I'm pretty much not terribly happy with the idea.
I think the category-member relationship is a whole nother kettle of fish from the issue of namespaces.
I think that getting into pseudo-namespaces ("Category:" is not a namespace -- it's just a prefix) is probably not in our best long-term interest.
I think that "Wikipedia:Help" or "Wikipedia:About" could and should be categories.
I think that we should use field-value pairs for categorization and for tagging categories:
http://meta.wikipedia.org/wiki/Categorization_with_field-value_pairs
I also think that we can use a bot to move [[list of X]] to [[X]], where X doesn't already exist, mark that article as a category ([[type=category]]), and add ([[category=X]]) to any links in a list on that page.
~ESP
Evan Prodromou wrote in part:
I also think that we can use a bot to move [[list of X]] to [[X]], where X doesn't already exist, mark that article as a category ([[type=category]]), and add ([[category=X]]) to any links in a list on that page.
We don't want to do this!
[[List of presidents of the United States]] and [[President of the United States]] are quite different articles, but both are encyclopedic. (That is, neither was created just to help ''us'' write Wikipedia, in contrast to [[List of biology topics]].) We started the [[List of ...]] naming convention in part to help distinguish these articles naturally.
-- Toby
From: Toby Bartels on Friday, December 12, 2003 5:07 AM
[[List of presidents of the United States]] and [[President of the United States]] are quite different articles, but both are encyclopedic. (That is, neither was created just to help ''us'' write Wikipedia, in contrast to [[List of biology topics]].) We started the [[List of ...]] naming convention in part to help distinguish these articles naturally.
What specifically do you mean here by "encyclopedic"?
The Cunctator wrote:
Toby Bartels wrote:
[[List of presidents of the United States]] and [[President of the United States]] are quite different articles, but both are encyclopedic. (That is, neither was created just to help ''us'' write Wikipedia, in contrast to [[List of biology topics]].) We started the [[List of ...]] naming convention in part to help distinguish these articles naturally.
What specifically do you mean here by "encyclopedic"?
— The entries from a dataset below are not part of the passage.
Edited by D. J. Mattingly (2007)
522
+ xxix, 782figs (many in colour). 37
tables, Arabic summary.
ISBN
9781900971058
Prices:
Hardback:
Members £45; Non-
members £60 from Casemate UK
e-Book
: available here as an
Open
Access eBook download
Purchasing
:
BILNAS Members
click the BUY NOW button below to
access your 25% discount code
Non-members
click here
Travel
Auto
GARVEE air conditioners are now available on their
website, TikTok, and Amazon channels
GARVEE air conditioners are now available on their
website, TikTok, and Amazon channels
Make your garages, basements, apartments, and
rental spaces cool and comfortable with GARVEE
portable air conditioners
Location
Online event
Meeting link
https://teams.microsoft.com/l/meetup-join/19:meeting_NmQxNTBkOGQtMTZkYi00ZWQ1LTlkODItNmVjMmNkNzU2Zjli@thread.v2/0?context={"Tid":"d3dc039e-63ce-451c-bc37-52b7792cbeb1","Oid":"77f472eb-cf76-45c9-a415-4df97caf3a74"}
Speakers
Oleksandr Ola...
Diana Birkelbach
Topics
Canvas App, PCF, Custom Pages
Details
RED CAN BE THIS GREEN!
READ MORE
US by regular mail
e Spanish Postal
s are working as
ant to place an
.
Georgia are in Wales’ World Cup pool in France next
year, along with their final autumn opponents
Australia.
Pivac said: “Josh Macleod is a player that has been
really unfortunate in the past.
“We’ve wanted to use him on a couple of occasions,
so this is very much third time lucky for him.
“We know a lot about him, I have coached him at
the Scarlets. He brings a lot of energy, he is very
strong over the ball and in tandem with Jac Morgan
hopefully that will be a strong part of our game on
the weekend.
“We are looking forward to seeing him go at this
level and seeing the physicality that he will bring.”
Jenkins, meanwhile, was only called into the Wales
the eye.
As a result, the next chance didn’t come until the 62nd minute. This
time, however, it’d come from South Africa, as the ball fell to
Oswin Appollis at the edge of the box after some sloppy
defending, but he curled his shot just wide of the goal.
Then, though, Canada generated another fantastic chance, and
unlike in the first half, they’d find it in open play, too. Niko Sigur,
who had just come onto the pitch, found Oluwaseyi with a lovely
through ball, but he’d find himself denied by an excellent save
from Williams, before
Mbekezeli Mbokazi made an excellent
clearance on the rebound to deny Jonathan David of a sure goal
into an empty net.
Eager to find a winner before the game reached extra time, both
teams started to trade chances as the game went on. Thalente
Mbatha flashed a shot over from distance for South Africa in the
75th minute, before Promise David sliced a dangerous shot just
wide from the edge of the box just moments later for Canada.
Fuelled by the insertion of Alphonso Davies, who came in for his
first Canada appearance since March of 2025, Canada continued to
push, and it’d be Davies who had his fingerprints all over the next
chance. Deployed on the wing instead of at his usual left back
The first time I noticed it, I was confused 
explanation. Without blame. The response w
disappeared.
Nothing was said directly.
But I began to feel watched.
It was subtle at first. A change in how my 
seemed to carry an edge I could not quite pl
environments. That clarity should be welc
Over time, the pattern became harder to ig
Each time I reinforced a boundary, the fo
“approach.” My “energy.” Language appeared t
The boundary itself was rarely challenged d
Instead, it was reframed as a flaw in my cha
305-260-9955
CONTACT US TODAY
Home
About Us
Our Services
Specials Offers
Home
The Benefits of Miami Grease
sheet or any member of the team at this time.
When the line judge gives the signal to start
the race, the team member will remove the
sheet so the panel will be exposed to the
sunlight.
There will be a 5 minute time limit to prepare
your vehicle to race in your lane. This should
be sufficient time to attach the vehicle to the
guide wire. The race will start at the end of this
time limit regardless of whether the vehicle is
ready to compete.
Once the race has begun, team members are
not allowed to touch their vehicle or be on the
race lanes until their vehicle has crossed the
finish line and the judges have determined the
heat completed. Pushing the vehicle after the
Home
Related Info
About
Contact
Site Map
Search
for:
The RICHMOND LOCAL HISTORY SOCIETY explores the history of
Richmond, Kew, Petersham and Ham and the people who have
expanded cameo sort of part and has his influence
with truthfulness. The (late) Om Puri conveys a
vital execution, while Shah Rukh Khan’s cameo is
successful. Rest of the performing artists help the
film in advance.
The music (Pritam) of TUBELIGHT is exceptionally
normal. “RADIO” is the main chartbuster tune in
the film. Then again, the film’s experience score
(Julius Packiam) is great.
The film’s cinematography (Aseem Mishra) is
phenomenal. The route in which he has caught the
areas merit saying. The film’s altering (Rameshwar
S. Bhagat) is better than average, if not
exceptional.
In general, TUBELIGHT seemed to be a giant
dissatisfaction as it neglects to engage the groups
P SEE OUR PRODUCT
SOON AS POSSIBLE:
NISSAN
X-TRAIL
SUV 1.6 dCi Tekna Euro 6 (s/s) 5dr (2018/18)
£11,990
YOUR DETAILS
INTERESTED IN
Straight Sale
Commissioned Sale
The bit in parentheses just after I used the word:
(That is, neither was created just to help ''us'' write Wikipedia, in contrast to [[List of biology topics]].)
This shouldn't be taken as a complete definition of the term, of course! This is a rough operational definition, asking why we created the page: to improve the encyclopedia directly for the reader ("encyclopedic"), or to help us in our task of writing the encyclopedia ("backstage").